Julio Doldán

Personal information
- Full name: Julio Sebastián Doldán Zacarías
- Date of birth: 15 October 1993 (age 32)
- Place of birth: Asunción, Paraguay
- Height: 1.85 m (6 ft 1 in)
- Position: Striker

Team information
- Current team: Irapuato
- Number: 2

Youth career
- Independiente FBC
- Garden Club
- 2007–2013: General Díaz

Senior career*
- Years: Team / Apps / (Gls)
- 2013–2019: General Díaz / 112 / (19)
- 2019: → Coquimbo Unido (loan) / 4 / (1)
- 2020: UAT / 5 / (3)
- 2020: Tlaxcala / 14 / (2)
- 2021–2022: 12 de Octubre / 48 / (5)
- 2023: Sportivo Ameliano / 9 / (1)
- 2023: Guaireña / 2 / (0)
- 2024: Nacional Asunción / 2 / (0)
- 2024: Inter de Barinas / 12 / (1)
- 2025: Independiente FBC / 15 / (4)
- 2025–: Irapuato / 12 / (4)

= Julio Doldán =

Paraguayan footballer

Julio Sebastián Doldán Zacarías (born 15 October 1993) is a Paraguayan footballer who plays as a striker for Liga de Expansión MX club Irapuato.

==Club career==
Doldán was with Independiente FBC and Garden Club before joining the General Díaz youth ranks.

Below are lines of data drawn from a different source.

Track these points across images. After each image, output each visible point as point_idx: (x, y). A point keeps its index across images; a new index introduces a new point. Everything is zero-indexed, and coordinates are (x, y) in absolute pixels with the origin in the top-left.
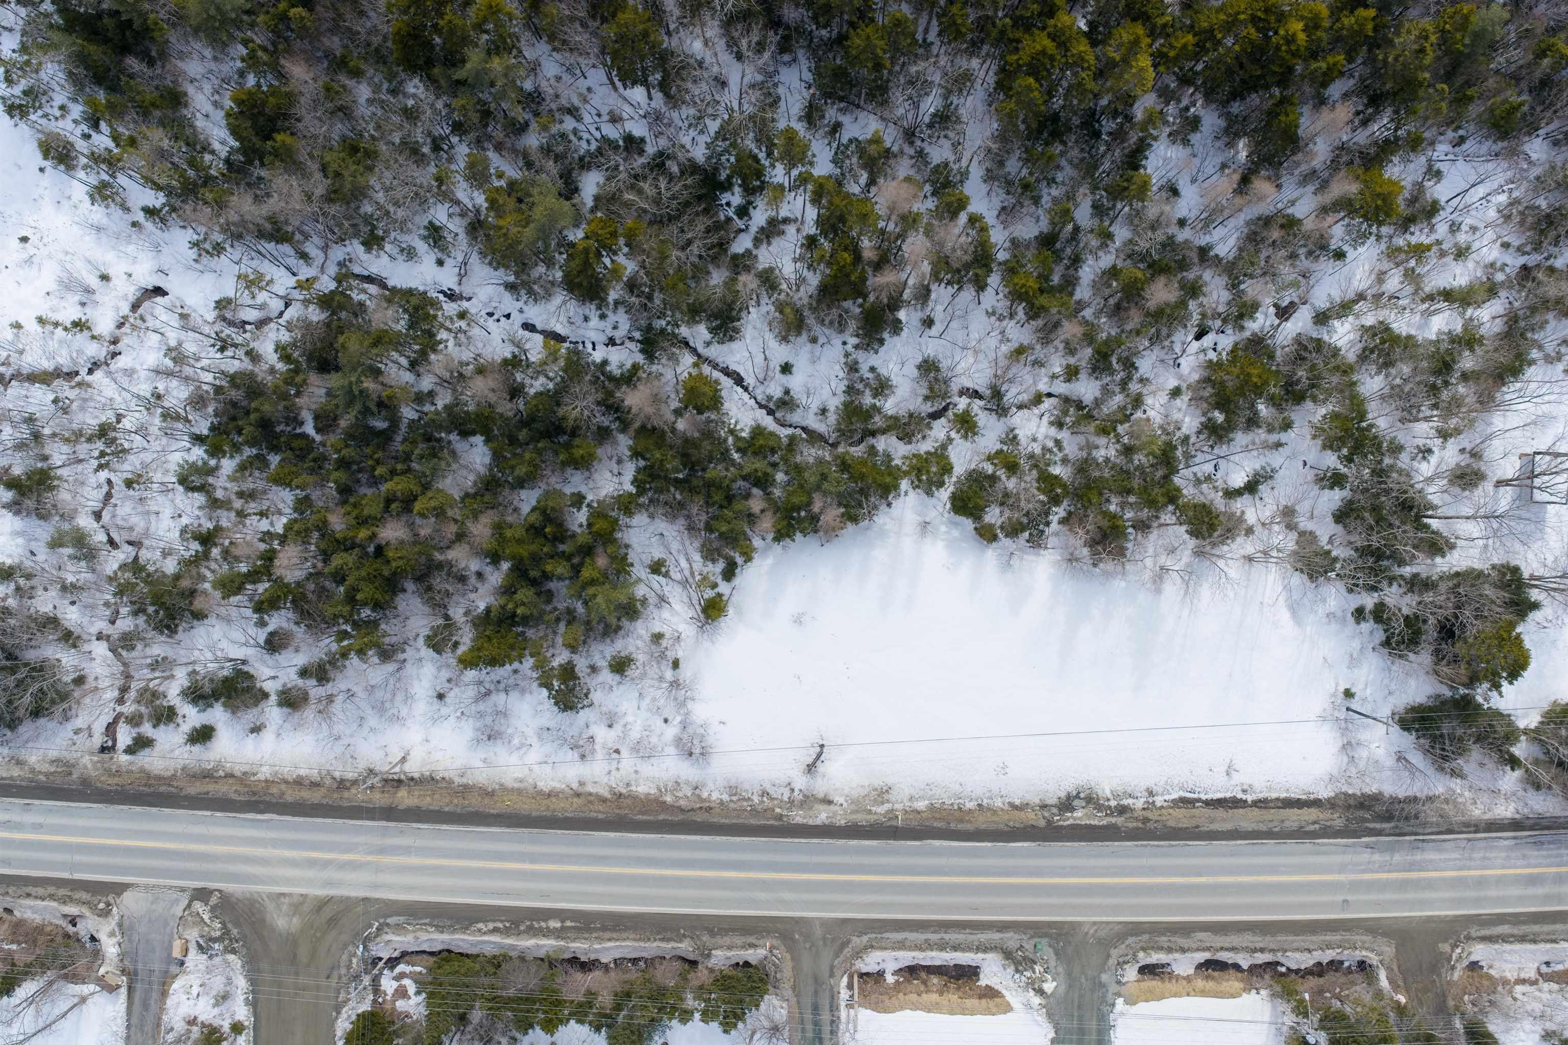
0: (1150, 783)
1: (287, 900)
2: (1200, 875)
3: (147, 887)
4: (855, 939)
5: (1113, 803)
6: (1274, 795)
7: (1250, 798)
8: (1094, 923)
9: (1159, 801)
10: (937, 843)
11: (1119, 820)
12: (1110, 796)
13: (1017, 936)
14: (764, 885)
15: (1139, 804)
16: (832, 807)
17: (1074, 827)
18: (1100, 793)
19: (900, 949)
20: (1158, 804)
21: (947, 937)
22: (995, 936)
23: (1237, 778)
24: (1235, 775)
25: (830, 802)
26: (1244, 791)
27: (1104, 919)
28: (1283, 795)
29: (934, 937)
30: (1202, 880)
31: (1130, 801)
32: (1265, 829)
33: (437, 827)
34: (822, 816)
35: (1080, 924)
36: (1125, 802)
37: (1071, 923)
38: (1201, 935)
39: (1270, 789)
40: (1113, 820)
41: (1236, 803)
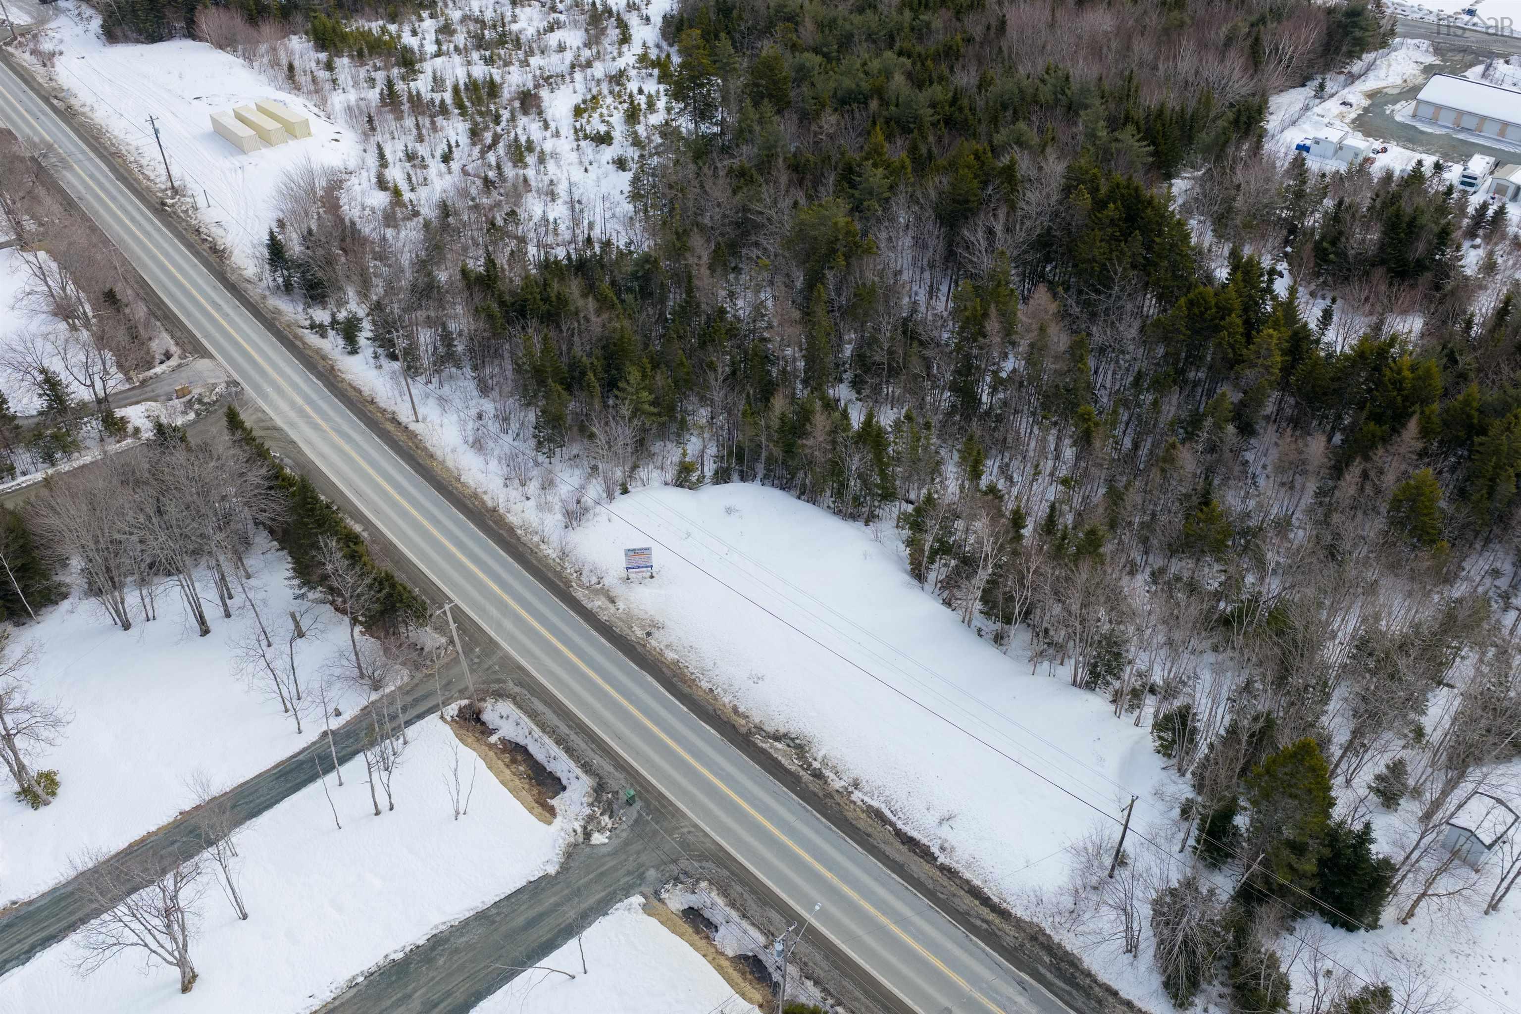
0: (863, 778)
1: (260, 415)
2: (830, 870)
3: (219, 365)
4: (511, 684)
5: (816, 765)
6: (967, 875)
7: (942, 859)
8: (696, 826)
9: (857, 796)
10: (650, 678)
11: (806, 776)
12: (820, 758)
13: (623, 782)
14: (503, 607)
15: (837, 784)
16: (610, 605)
17: (763, 751)
18: (814, 750)
19: (530, 716)
20: (854, 797)
21: (573, 737)
22: (607, 767)
23: (945, 832)
24: (945, 827)
25: (613, 602)
26: (942, 849)
27: (708, 829)
28: (977, 882)
29: (564, 729)
30: (828, 875)
31: (832, 776)
32: (931, 886)
33: (383, 444)
34: (596, 604)
35: (684, 815)
36: (827, 773)
37: (678, 809)
38: (773, 915)
39: (969, 866)
40: (802, 773)
41: (925, 853)
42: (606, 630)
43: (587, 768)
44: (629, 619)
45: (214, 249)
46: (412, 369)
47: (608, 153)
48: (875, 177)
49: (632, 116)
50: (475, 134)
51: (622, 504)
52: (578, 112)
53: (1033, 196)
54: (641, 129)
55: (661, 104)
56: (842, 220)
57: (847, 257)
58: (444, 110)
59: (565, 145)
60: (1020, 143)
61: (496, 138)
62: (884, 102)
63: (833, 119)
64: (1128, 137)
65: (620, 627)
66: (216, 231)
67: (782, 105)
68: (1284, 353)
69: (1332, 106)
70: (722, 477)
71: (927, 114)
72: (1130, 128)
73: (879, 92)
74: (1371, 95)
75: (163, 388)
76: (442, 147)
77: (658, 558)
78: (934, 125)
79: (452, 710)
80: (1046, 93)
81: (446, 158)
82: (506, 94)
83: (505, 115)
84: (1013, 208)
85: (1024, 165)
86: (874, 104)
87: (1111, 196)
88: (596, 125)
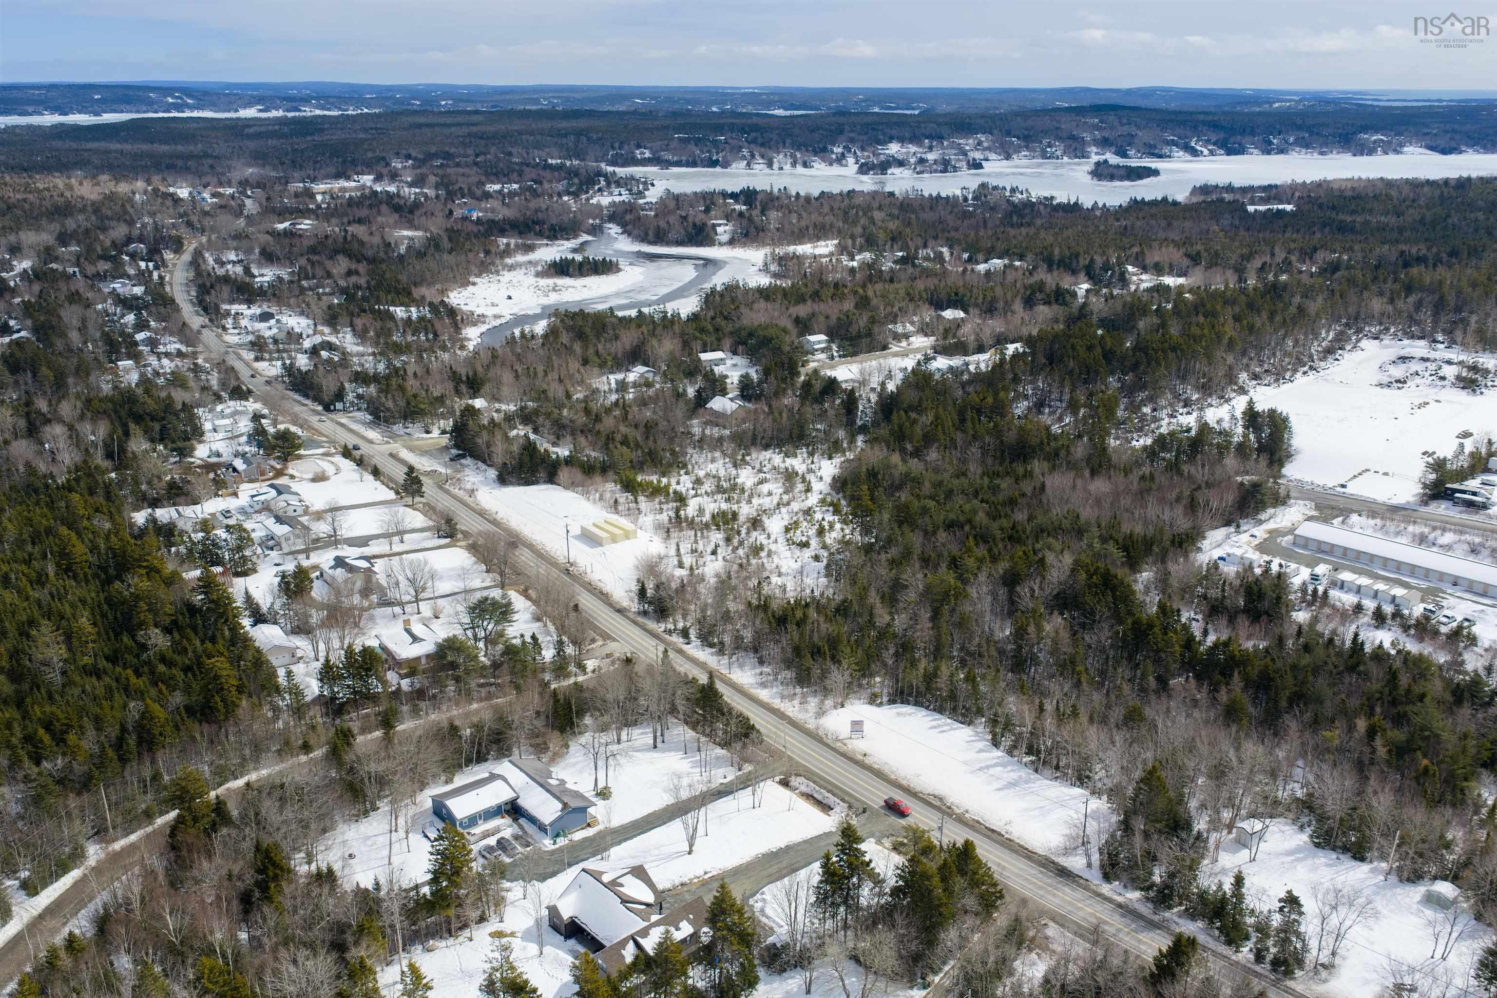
4: (802, 772)
5: (948, 804)
6: (1017, 841)
7: (1007, 837)
8: (895, 820)
10: (867, 773)
11: (944, 808)
12: (949, 802)
15: (958, 811)
16: (845, 746)
18: (947, 800)
19: (814, 784)
20: (966, 816)
22: (852, 801)
26: (1006, 834)
28: (1021, 843)
29: (829, 788)
31: (955, 808)
34: (838, 745)
36: (953, 807)
39: (1018, 839)
40: (942, 807)
41: (1000, 834)
42: (844, 755)
43: (843, 800)
44: (854, 751)
45: (601, 592)
46: (721, 652)
47: (808, 553)
48: (971, 562)
49: (821, 532)
50: (728, 540)
51: (841, 711)
52: (787, 530)
53: (1055, 573)
54: (828, 541)
55: (838, 526)
56: (952, 581)
57: (956, 599)
58: (707, 526)
59: (781, 547)
60: (1049, 549)
61: (741, 543)
62: (973, 527)
63: (944, 535)
64: (1111, 547)
65: (850, 754)
66: (600, 585)
67: (914, 527)
68: (1181, 646)
69: (1244, 537)
70: (892, 702)
71: (998, 534)
72: (1111, 542)
73: (969, 521)
74: (1270, 532)
75: (597, 654)
76: (711, 547)
77: (866, 727)
78: (1003, 540)
79: (777, 779)
80: (1066, 524)
81: (714, 553)
82: (742, 518)
83: (744, 531)
84: (1044, 578)
85: (1050, 558)
86: (967, 528)
87: (1096, 572)
88: (798, 537)
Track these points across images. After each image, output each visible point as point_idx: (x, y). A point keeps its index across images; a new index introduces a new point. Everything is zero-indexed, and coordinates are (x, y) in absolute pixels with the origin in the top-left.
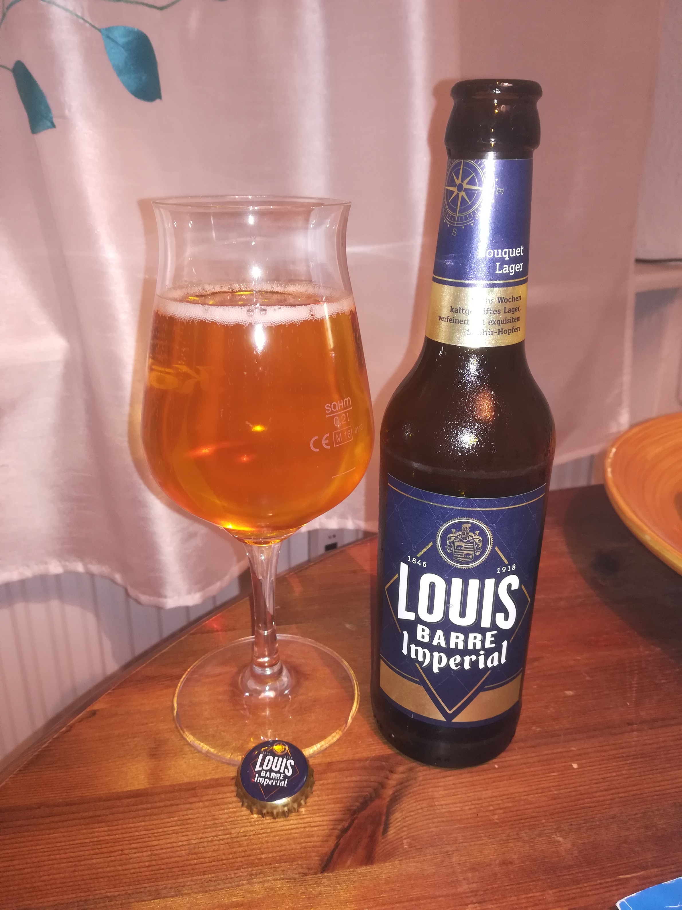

He made his professional debut with General Díaz and was sent on loan to Chilean Primera División club Coquimbo Unido in 2019 on a one-year deal with an option to buy.

In 2020, Doldán moved to Mexico and played for UAT and Tlaxcala in the Ascenso MX and the Liga de Expansión MX, respectively.

Back to his homeland, Doldán played for 12 de Octubre, Sportivo Ameliano, Guaireña and Nacional until 2024.

In the second half of 2024, Doldán joined Venezuelan club Inter de Barinas.

In 2025, Doldán played for Independiente FBC in the Paraguayan División Intermedia. He switched to Mexican club Irapuato in September of the same year.

==Personal life==
He is the son of the football manager and former footballer Julio Javier Doldán and the younger brother of Diego Doldán.